● O que fazer:
Diga se cada afirmação está de acordo com o texto sobre as casas. Responda sim ou não e cite as palavras exatas do texto que o decidem.
(a) A primeira casa era um rés-do-chão em Benfica.
(b) A escola ficava no fundo da Rua das Camélias.
(c) Sabe-se quem deu a caixa de smarties.

● Excerto do documento:
/---

A casa – a primeira – um rés-do-chão em Benfica. Não tem memória dela mas tem a memória emprestada dos outros ilustrada por meia dúzia de fotografias. Acha que era pequena, apertada, bonita. Foi o espaço onde ela estava quando chegou a irmã e com a irmã vieram visitas e a maior caixa de smarties que alguma vez vira. Por isso, até não é verdade que não tenha memória dessa casa. Ela tem: a imagem da maior caixa de smarties do mundo. Uma caixa que lhe deram talvez por ser um presente, talvez para a deixar mais feliz, talvez para ela saber que apesar de a partir daquele momento os pais terem mais uma filha, ela continuaria a receber presentes: a maior caixa de smarties
do mundo. Não tem memória de quem lha deu, mas ainda hoje a agradece.
A segunda – na Rua das Camélias, nº6, 1º esquerdo – o nome sempre lhe pareceu romântico. Ela era a Dama das Camélias. Cresceu ali. Tinha o mundo inteiro ali: a escola (uma garagem) no topo da rua e as amigas no 1º direito e no r/c esquerdo. Cresceu ali. Foi feliz. Muito feliz (ainda ela não o soubesse naqueles momentos).

\---

Registos guardados:

/---

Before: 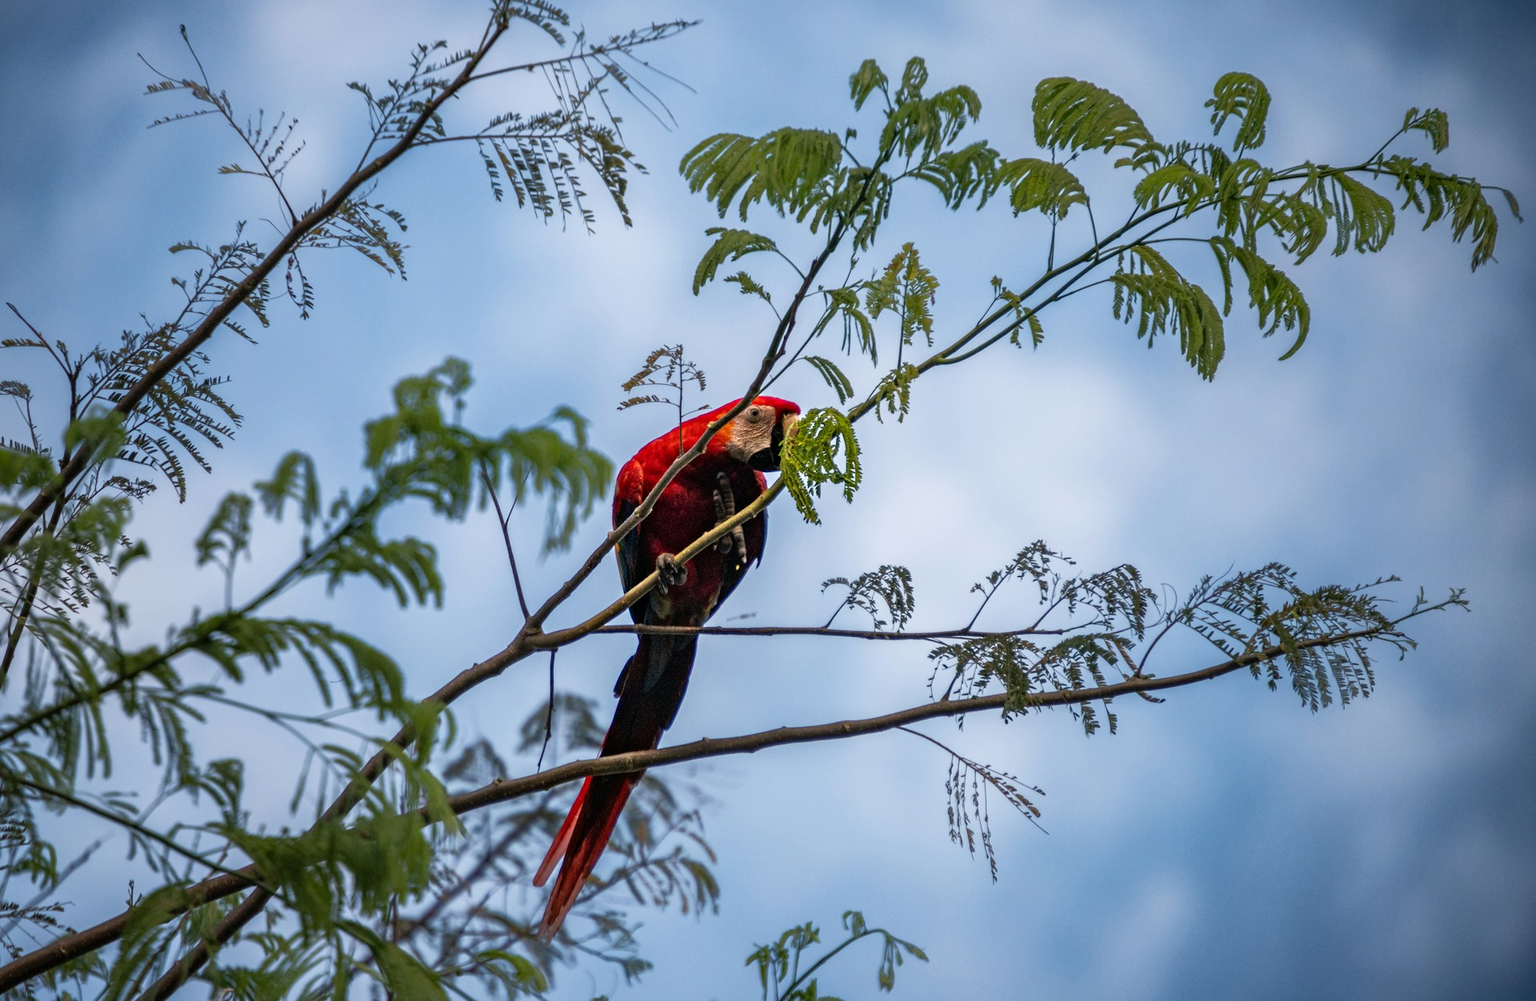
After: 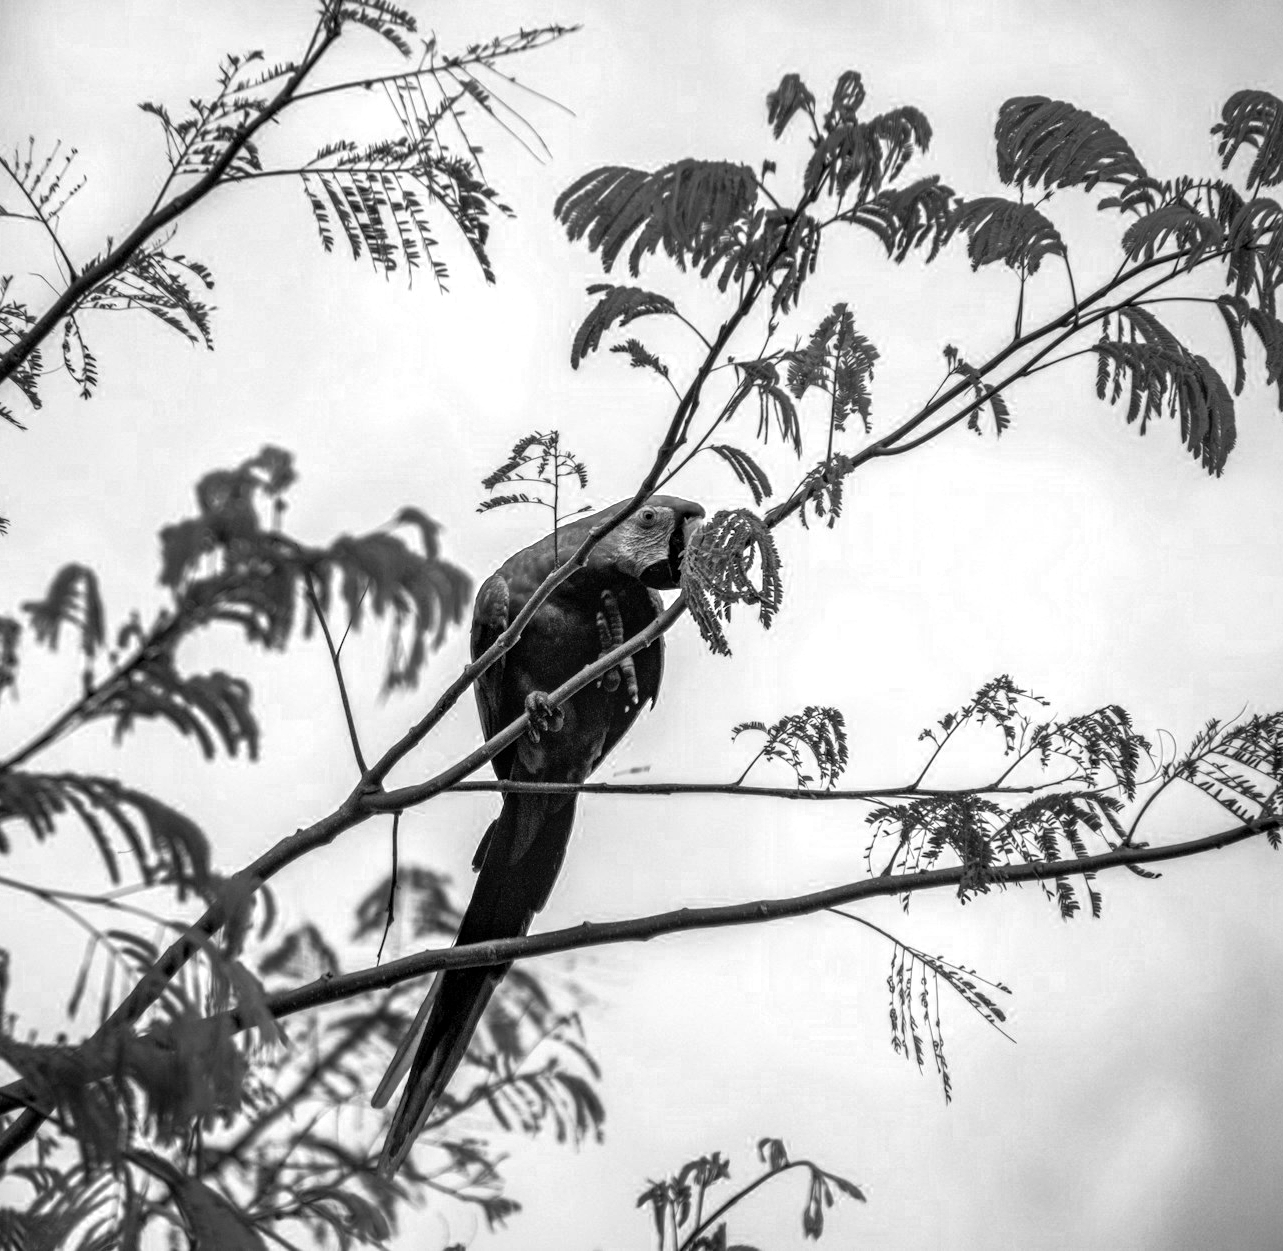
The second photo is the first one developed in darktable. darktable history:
color zones: curves: ch0 [(0, 0.613) (0.01, 0.613) (0.245, 0.448) (0.498, 0.529) (0.642, 0.665) (0.879, 0.777) (0.99, 0.613)]; ch1 [(0, 0) (0.143, 0) (0.286, 0) (0.429, 0) (0.571, 0) (0.714, 0) (0.857, 0)], mix 32.35%
local contrast: on, module defaults
crop: left 15.38%, right 17.752%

\---

● Resposta:
(a) Sim: "um rés-do-chão em Benfica"
(b) Não: "a escola (uma garagem) no topo da rua"
(c) Não: "Não tem memória de quem lha deu"